Your answer needs to include each line of the records in which the string "IMMEUBLE" can be found.

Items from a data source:
- - -

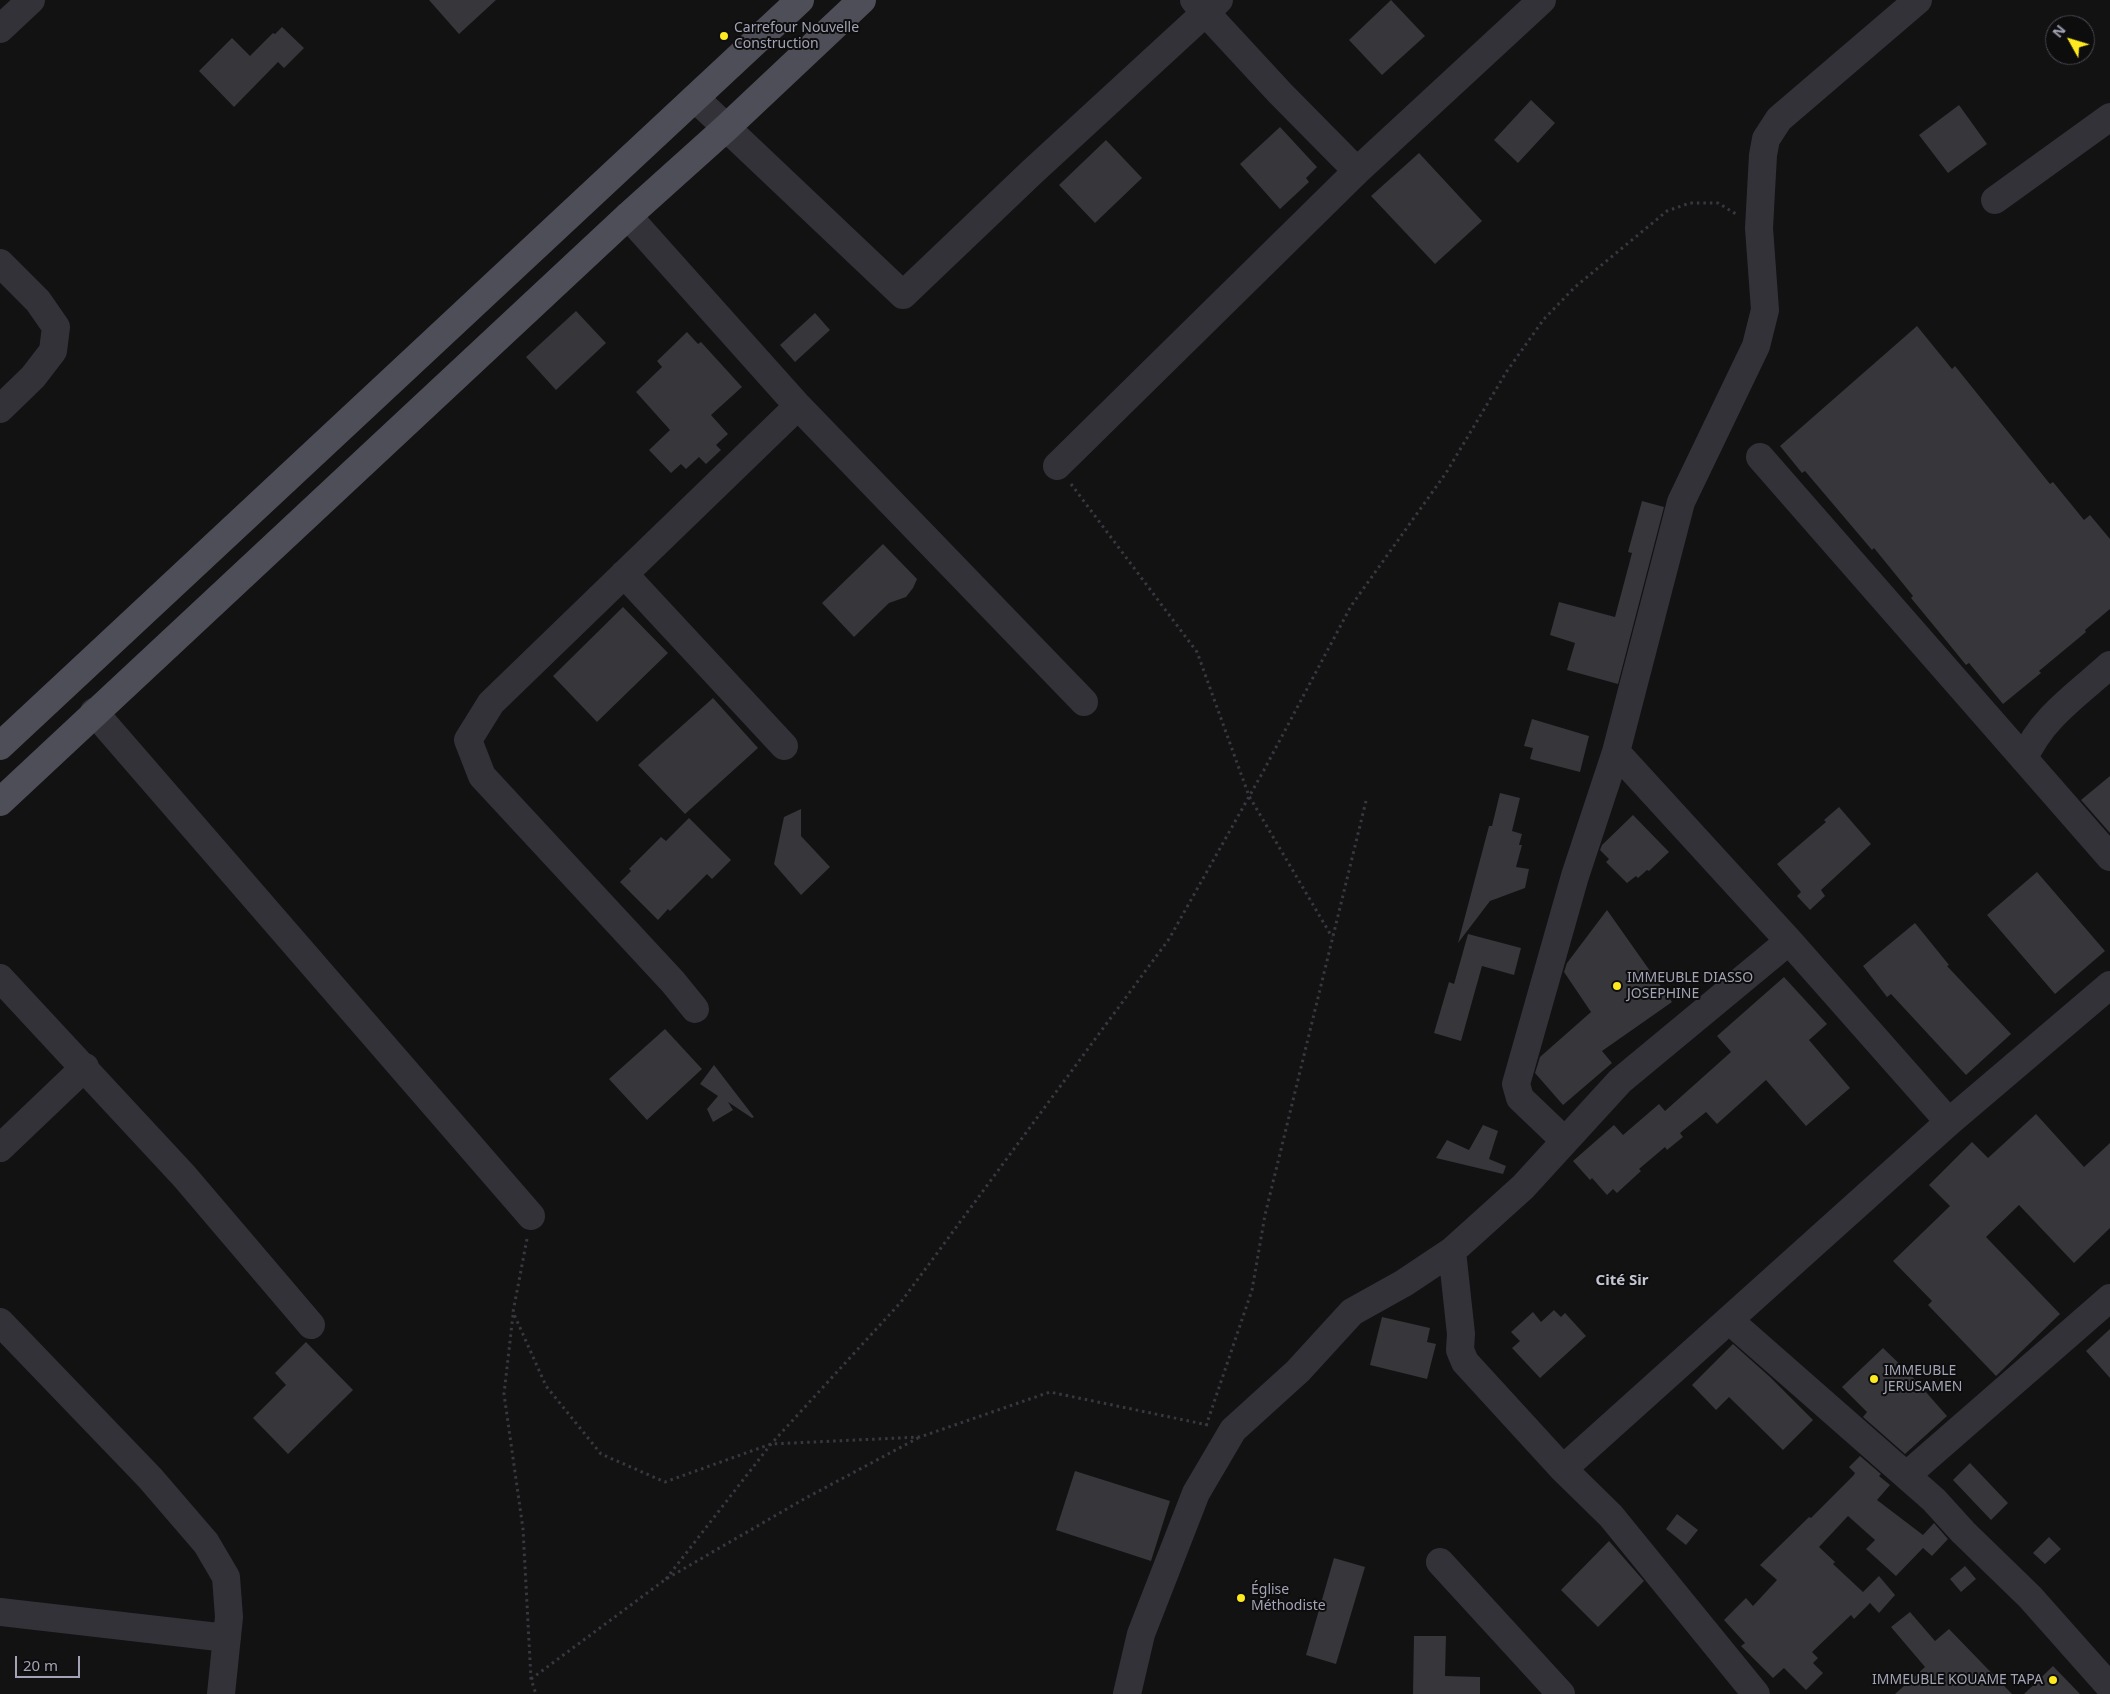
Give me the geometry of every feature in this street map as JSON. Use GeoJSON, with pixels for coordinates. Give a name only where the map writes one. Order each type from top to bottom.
{"type":"FeatureCollection","features":[{"type":"Feature","properties":{"kind":"main road"},"geometry":{"type":"LineString","coordinates":[[0,746],[800,0]]}},
{"type":"Feature","properties":{"kind":"main road"},"geometry":{"type":"LineString","coordinates":[[0,802],[94,712],[862,0]]}},
{"type":"Feature","properties":{"kind":"street"},"geometry":{"type":"LineString","coordinates":[[0,29],[30,0]]}},
{"type":"Feature","properties":{"kind":"street"},"geometry":{"type":"LineString","coordinates":[[1057,466],[1357,171],[1542,0]]}},
{"type":"Feature","properties":{"kind":"street"},"geometry":{"type":"LineString","coordinates":[[1565,1141],[1520,1098],[1516,1084],[1575,876],[1616,752],[1681,502],[1756,346],[1765,310],[1759,228],[1763,155],[1766,139],[1779,119],[1918,0]]}},
{"type":"Feature","properties":{"kind":"street"},"geometry":{"type":"LineString","coordinates":[[695,98],[903,295],[1207,4],[1280,93],[1357,171]]}},
{"type":"Feature","properties":{"kind":"street"},"geometry":{"type":"LineString","coordinates":[[1995,200],[2110,117]]}},
{"type":"Feature","properties":{"kind":"street"},"geometry":{"type":"LineString","coordinates":[[628,216],[798,406],[1084,702]]}},
{"type":"Feature","properties":{"kind":"street"},"geometry":{"type":"LineString","coordinates":[[0,263],[38,301],[56,327],[53,351],[32,377],[0,409]]}},
{"type":"Feature","properties":{"kind":"street"},"geometry":{"type":"LineString","coordinates":[[695,1009],[673,982],[482,776],[468,740],[491,703],[798,406]]}},
{"type":"Feature","properties":{"kind":"street"},"geometry":{"type":"LineString","coordinates":[[1760,457],[2110,857]]}},
{"type":"Feature","properties":{"kind":"street"},"geometry":{"type":"LineString","coordinates":[[624,574],[784,746]]}},
{"type":"Feature","properties":{"kind":"street"},"geometry":{"type":"LineString","coordinates":[[2024,759],[2031,742],[2049,719],[2110,664]]}},
{"type":"Feature","properties":{"kind":"street"},"geometry":{"type":"LineString","coordinates":[[94,712],[531,1216]]}},
{"type":"Feature","properties":{"kind":"street"},"geometry":{"type":"LineString","coordinates":[[1616,752],[1789,941],[1950,1122]]}},
{"type":"Feature","properties":{"kind":"street"},"geometry":{"type":"LineString","coordinates":[[1126,1694],[1141,1634],[1196,1493],[1233,1430],[1298,1371],[1352,1312],[1404,1283],[1452,1251],[1523,1187],[1620,1081],[1789,941]]}},
{"type":"Feature","properties":{"kind":"street"},"geometry":{"type":"LineString","coordinates":[[0,978],[184,1176],[311,1325]]}},
{"type":"Feature","properties":{"kind":"street"},"geometry":{"type":"LineString","coordinates":[[1563,1469],[1950,1122],[2110,985]]}},
{"type":"Feature","properties":{"kind":"street"},"geometry":{"type":"LineString","coordinates":[[0,1148],[84,1067]]}},
{"type":"Feature","properties":{"kind":"street"},"geometry":{"type":"LineString","coordinates":[[1452,1251],[1461,1334],[1460,1350],[1465,1362],[1563,1469],[1611,1516],[1756,1694]]}},
{"type":"Feature","properties":{"kind":"street"},"geometry":{"type":"LineString","coordinates":[[1907,1475],[2110,1298]]}},
{"type":"Feature","properties":{"kind":"street"},"geometry":{"type":"LineString","coordinates":[[1730,1321],[1818,1400],[1853,1427],[1907,1475],[2030,1597],[2110,1687]]}},
{"type":"Feature","properties":{"kind":"street"},"geometry":{"type":"LineString","coordinates":[[0,1322],[150,1478],[206,1543],[226,1577],[229,1617],[221,1694]]}},
{"type":"Feature","properties":{"kind":"street"},"geometry":{"type":"LineString","coordinates":[[1440,1562],[1561,1694]]}},
{"type":"Feature","properties":{"kind":"street"},"geometry":{"type":"LineString","coordinates":[[0,1612],[227,1638]]}},
{"type":"Feature","properties":{"kind":"path"},"geometry":{"type":"LineString","coordinates":[[666,1579],[771,1444],[901,1302],[1030,1130],[1169,939],[1352,606],[1446,473],[1507,371],[1544,319],[1576,287],[1668,211],[1690,203],[1718,203],[1759,228]]}},
{"type":"Feature","properties":{"kind":"path"},"geometry":{"type":"LineString","coordinates":[[1057,466],[1197,652],[1249,796],[1332,937]]}},
{"type":"Feature","properties":{"kind":"path"},"geometry":{"type":"LineString","coordinates":[[1204,1434],[1252,1290],[1265,1215],[1366,801]]}},
{"type":"Feature","properties":{"kind":"path"},"geometry":{"type":"LineString","coordinates":[[531,1216],[513,1312],[504,1394],[523,1529],[532,1679],[536,1694]]}},
{"type":"Feature","properties":{"kind":"path"},"geometry":{"type":"LineString","coordinates":[[513,1312],[546,1386],[601,1454],[665,1482],[771,1444],[920,1437]]}},
{"type":"Feature","properties":{"kind":"path"},"geometry":{"type":"LineString","coordinates":[[532,1679],[666,1579],[804,1500],[920,1437],[1050,1392],[1233,1430]]}},
{"type":"Feature","properties":{"kind":"building"},"geometry":{"type":"Polygon","coordinates":[[[429,0],[496,0],[459,34],[429,0]]]}},
{"type":"Feature","properties":{"kind":"building"},"geometry":{"type":"Polygon","coordinates":[[[1391,0],[1425,36],[1382,75],[1349,40],[1391,0]]]}},
{"type":"Feature","properties":{"kind":"building"},"geometry":{"type":"Polygon","coordinates":[[[282,27],[304,48],[284,68],[278,62],[234,107],[199,71],[232,38],[250,56],[273,33],[275,34],[282,27]]]}},
{"type":"Feature","properties":{"kind":"building"},"geometry":{"type":"Polygon","coordinates":[[[1531,100],[1555,123],[1518,163],[1494,140],[1531,100]]]}},
{"type":"Feature","properties":{"kind":"building"},"geometry":{"type":"Polygon","coordinates":[[[1959,105],[1987,144],[1948,173],[1919,135],[1959,105]]]}},
{"type":"Feature","properties":{"kind":"building"},"geometry":{"type":"Polygon","coordinates":[[[1280,127],[1317,167],[1306,178],[1309,182],[1280,209],[1240,164],[1280,127]]]}},
{"type":"Feature","properties":{"kind":"building"},"geometry":{"type":"Polygon","coordinates":[[[1106,140],[1142,178],[1095,223],[1059,185],[1106,140]]]}},
{"type":"Feature","properties":{"kind":"building"},"geometry":{"type":"Polygon","coordinates":[[[1419,153],[1482,221],[1435,264],[1371,196],[1419,153]]]}},
{"type":"Feature","properties":{"kind":"building"},"geometry":{"type":"Polygon","coordinates":[[[576,311],[606,343],[556,390],[526,357],[576,311]]]}},
{"type":"Feature","properties":{"kind":"building"},"geometry":{"type":"Polygon","coordinates":[[[815,313],[830,330],[795,362],[780,345],[815,313]]]}},
{"type":"Feature","properties":{"kind":"building"},"geometry":{"type":"Polygon","coordinates":[[[1917,326],[1952,369],[1955,366],[2050,484],[2053,482],[2084,520],[2090,515],[2110,539],[2110,609],[2085,630],[2086,632],[2039,671],[2041,673],[2003,704],[1969,663],[1966,665],[1911,598],[1913,596],[1874,548],[1872,550],[1805,471],[1802,473],[1780,446],[1917,326]]]}},
{"type":"Feature","properties":{"kind":"building"},"geometry":{"type":"Polygon","coordinates":[[[687,332],[698,344],[701,342],[742,387],[711,415],[728,434],[716,445],[721,450],[706,464],[699,457],[686,469],[681,464],[671,473],[649,450],[670,430],[636,392],[662,367],[657,361],[687,332]]]}},
{"type":"Feature","properties":{"kind":"building"},"geometry":{"type":"Polygon","coordinates":[[[1642,501],[1664,507],[1618,684],[1567,670],[1575,643],[1550,635],[1559,602],[1615,617],[1632,553],[1628,552],[1642,501]]]}},
{"type":"Feature","properties":{"kind":"building"},"geometry":{"type":"Polygon","coordinates":[[[883,544],[917,579],[906,597],[889,603],[854,637],[822,603],[883,544]]]}},
{"type":"Feature","properties":{"kind":"building"},"geometry":{"type":"Polygon","coordinates":[[[623,607],[668,653],[597,722],[553,676],[623,607]]]}},
{"type":"Feature","properties":{"kind":"building"},"geometry":{"type":"Polygon","coordinates":[[[713,698],[758,748],[685,814],[638,765],[713,698]]]}},
{"type":"Feature","properties":{"kind":"building"},"geometry":{"type":"Polygon","coordinates":[[[1532,719],[1589,736],[1580,772],[1530,759],[1533,748],[1524,746],[1532,719]]]}},
{"type":"Feature","properties":{"kind":"building"},"geometry":{"type":"Polygon","coordinates":[[[2110,776],[2110,833],[2081,800],[2110,776]]]}},
{"type":"Feature","properties":{"kind":"building"},"geometry":{"type":"Polygon","coordinates":[[[1500,793],[1520,798],[1512,831],[1522,834],[1519,845],[1522,845],[1516,867],[1529,869],[1525,888],[1490,901],[1458,943],[1489,826],[1492,826],[1500,793]]]}},
{"type":"Feature","properties":{"kind":"building"},"geometry":{"type":"Polygon","coordinates":[[[1839,807],[1871,844],[1821,890],[1825,896],[1810,910],[1797,896],[1801,892],[1777,864],[1826,822],[1824,820],[1839,807]]]}},
{"type":"Feature","properties":{"kind":"building"},"geometry":{"type":"Polygon","coordinates":[[[801,809],[801,836],[830,867],[801,895],[774,864],[784,817],[801,809]]]}},
{"type":"Feature","properties":{"kind":"building"},"geometry":{"type":"Polygon","coordinates":[[[1633,815],[1669,852],[1649,871],[1647,870],[1638,878],[1636,876],[1627,883],[1606,862],[1609,859],[1600,850],[1602,845],[1633,815]]]}},
{"type":"Feature","properties":{"kind":"building"},"geometry":{"type":"Polygon","coordinates":[[[689,818],[731,860],[712,879],[707,874],[670,911],[668,909],[658,920],[620,882],[631,871],[629,869],[661,837],[666,841],[689,818]]]}},
{"type":"Feature","properties":{"kind":"building"},"geometry":{"type":"Polygon","coordinates":[[[2037,872],[2105,951],[2055,994],[1987,915],[2037,872]]]}},
{"type":"Feature","properties":{"kind":"building","name":"IMMEUBLE DIASSO JOSEPHINE"},"geometry":{"type":"Polygon","coordinates":[[[1607,910],[1672,1002],[1602,1051],[1612,1063],[1563,1105],[1535,1073],[1540,1057],[1591,1012],[1564,972],[1567,963],[1607,910]]]}},
{"type":"Feature","properties":{"kind":"building"},"geometry":{"type":"Polygon","coordinates":[[[1915,923],[1949,965],[1947,966],[2011,1034],[1966,1075],[1891,994],[1887,997],[1863,966],[1915,923]]]}},
{"type":"Feature","properties":{"kind":"building"},"geometry":{"type":"Polygon","coordinates":[[[1468,934],[1521,948],[1514,975],[1482,966],[1461,1041],[1434,1033],[1449,982],[1454,984],[1468,934]]]}},
{"type":"Feature","properties":{"kind":"building"},"geometry":{"type":"Polygon","coordinates":[[[1784,977],[1827,1024],[1809,1040],[1850,1088],[1806,1126],[1766,1080],[1717,1124],[1706,1112],[1680,1133],[1683,1137],[1667,1150],[1665,1147],[1639,1169],[1641,1171],[1617,1193],[1613,1189],[1607,1195],[1573,1161],[1614,1125],[1623,1135],[1659,1104],[1665,1111],[1731,1052],[1717,1036],[1784,977]]]}},
{"type":"Feature","properties":{"kind":"building"},"geometry":{"type":"Polygon","coordinates":[[[665,1029],[702,1069],[647,1120],[609,1079],[665,1029]]]}},
{"type":"Feature","properties":{"kind":"building"},"geometry":{"type":"Polygon","coordinates":[[[714,1065],[754,1117],[752,1118],[728,1102],[733,1110],[713,1122],[707,1109],[718,1096],[700,1084],[714,1065]]]}},
{"type":"Feature","properties":{"kind":"building"},"geometry":{"type":"Polygon","coordinates":[[[2036,1114],[2084,1167],[2110,1143],[2110,1228],[2074,1263],[2019,1205],[1986,1237],[2060,1314],[1996,1376],[1928,1305],[1932,1301],[1893,1261],[1950,1206],[1929,1185],[1972,1142],[1988,1158],[2036,1114]]]}},
{"type":"Feature","properties":{"kind":"building"},"geometry":{"type":"Polygon","coordinates":[[[1483,1125],[1498,1131],[1489,1159],[1506,1166],[1503,1174],[1436,1158],[1447,1140],[1469,1150],[1483,1125]]]}},
{"type":"Feature","properties":{"kind":"building"},"geometry":{"type":"Polygon","coordinates":[[[1554,1310],[1561,1317],[1565,1313],[1586,1336],[1540,1378],[1512,1348],[1520,1341],[1511,1332],[1533,1312],[1541,1322],[1554,1310]]]}},
{"type":"Feature","properties":{"kind":"building"},"geometry":{"type":"Polygon","coordinates":[[[1382,1317],[1430,1328],[1427,1342],[1436,1344],[1427,1379],[1370,1365],[1382,1317]]]}},
{"type":"Feature","properties":{"kind":"building"},"geometry":{"type":"Polygon","coordinates":[[[2110,1329],[2110,1378],[2086,1351],[2110,1329]]]}},
{"type":"Feature","properties":{"kind":"building"},"geometry":{"type":"Polygon","coordinates":[[[306,1342],[353,1390],[288,1454],[253,1418],[286,1385],[275,1373],[306,1342]]]}},
{"type":"Feature","properties":{"kind":"building"},"geometry":{"type":"Polygon","coordinates":[[[1733,1344],[1770,1377],[1813,1420],[1783,1450],[1729,1397],[1716,1410],[1692,1385],[1733,1344]]]}},
{"type":"Feature","properties":{"kind":"building"},"geometry":{"type":"Polygon","coordinates":[[[1883,1348],[1910,1374],[1947,1416],[1905,1454],[1863,1417],[1867,1412],[1842,1387],[1883,1348]]]}},
{"type":"Feature","properties":{"kind":"building"},"geometry":{"type":"Polygon","coordinates":[[[1860,1456],[1881,1474],[1879,1476],[1890,1485],[1877,1500],[1923,1535],[1934,1523],[1948,1539],[1932,1556],[1923,1548],[1896,1576],[1866,1549],[1875,1540],[1848,1516],[1819,1547],[1835,1562],[1833,1564],[1863,1592],[1879,1576],[1895,1595],[1879,1613],[1870,1603],[1854,1619],[1851,1615],[1812,1652],[1818,1658],[1813,1663],[1823,1673],[1806,1690],[1784,1668],[1773,1678],[1741,1646],[1745,1643],[1724,1620],[1746,1598],[1753,1606],[1777,1580],[1760,1565],[1853,1476],[1855,1473],[1849,1467],[1860,1456]]]}},
{"type":"Feature","properties":{"kind":"building"},"geometry":{"type":"Polygon","coordinates":[[[1970,1463],[2008,1503],[1991,1520],[1953,1480],[1970,1463]]]}},
{"type":"Feature","properties":{"kind":"building"},"geometry":{"type":"Polygon","coordinates":[[[1075,1471],[1170,1501],[1151,1561],[1056,1530],[1075,1471]]]}},
{"type":"Feature","properties":{"kind":"building"},"geometry":{"type":"Polygon","coordinates":[[[1677,1514],[1698,1530],[1686,1545],[1666,1529],[1677,1514]]]}},
{"type":"Feature","properties":{"kind":"building"},"geometry":{"type":"Polygon","coordinates":[[[2049,1537],[2061,1549],[2045,1564],[2033,1553],[2049,1537]]]}},
{"type":"Feature","properties":{"kind":"building"},"geometry":{"type":"Polygon","coordinates":[[[1609,1541],[1644,1581],[1598,1627],[1561,1590],[1609,1541]]]}},
{"type":"Feature","properties":{"kind":"building"},"geometry":{"type":"Polygon","coordinates":[[[1334,1558],[1365,1567],[1336,1664],[1306,1655],[1334,1558]]]}},
{"type":"Feature","properties":{"kind":"building"},"geometry":{"type":"Polygon","coordinates":[[[1965,1566],[1976,1579],[1961,1592],[1950,1579],[1965,1566]]]}},
{"type":"Feature","properties":{"kind":"building"},"geometry":{"type":"Polygon","coordinates":[[[1910,1612],[1935,1641],[1949,1629],[2012,1694],[1895,1694],[1925,1667],[1891,1627],[1910,1612]]]}},
{"type":"Feature","properties":{"kind":"building"},"geometry":{"type":"Polygon","coordinates":[[[1414,1636],[1446,1636],[1445,1676],[1480,1677],[1480,1694],[1413,1694],[1414,1636]]]}},
{"type":"Feature","properties":{"kind":"building","name":"IMMEUBLE KOUAME TAPA"},"geometry":{"type":"Polygon","coordinates":[[[2053,1666],[2080,1694],[2024,1694],[2053,1666]]]}},
{"type":"Feature","properties":{"kind":"place","name":"Carrefour Nouvelle Construction"},"geometry":{"type":"Point","coordinates":[724,36]}},
{"type":"Feature","properties":{"kind":"place","name":"IMMEUBLE DIASSO JOSEPHINE"},"geometry":{"type":"Point","coordinates":[1617,986]}},
{"type":"Feature","properties":{"kind":"place","name":"IMMEUBLE JERUSAMEN"},"geometry":{"type":"Point","coordinates":[1874,1379]}},
{"type":"Feature","properties":{"kind":"place","name":"Église Méthodiste"},"geometry":{"type":"Point","coordinates":[1241,1598]}},
{"type":"Feature","properties":{"kind":"place","name":"IMMEUBLE KOUAME TAPA"},"geometry":{"type":"Point","coordinates":[2053,1680]}},
{"type":"Feature","properties":{"kind":"district","name":"Cité Sir"},"geometry":{"type":"Point","coordinates":[1622,1281]}}]}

- - -

TASK ANSWER:
{"type":"Feature","properties":{"kind":"building","name":"IMMEUBLE DIASSO JOSEPHINE"},"geometry":{"type":"Polygon","coordinates":[[[1607,910],[1672,1002],[1602,1051],[1612,1063],[1563,1105],[1535,1073],[1540,1057],[1591,1012],[1564,972],[1567,963],[1607,910]]]}},
{"type":"Feature","properties":{"kind":"building","name":"IMMEUBLE KOUAME TAPA"},"geometry":{"type":"Polygon","coordinates":[[[2053,1666],[2080,1694],[2024,1694],[2053,1666]]]}},
{"type":"Feature","properties":{"kind":"place","name":"IMMEUBLE DIASSO JOSEPHINE"},"geometry":{"type":"Point","coordinates":[1617,986]}},
{"type":"Feature","properties":{"kind":"place","name":"IMMEUBLE JERUSAMEN"},"geometry":{"type":"Point","coordinates":[1874,1379]}},
{"type":"Feature","properties":{"kind":"place","name":"IMMEUBLE KOUAME TAPA"},"geometry":{"type":"Point","coordinates":[2053,1680]}},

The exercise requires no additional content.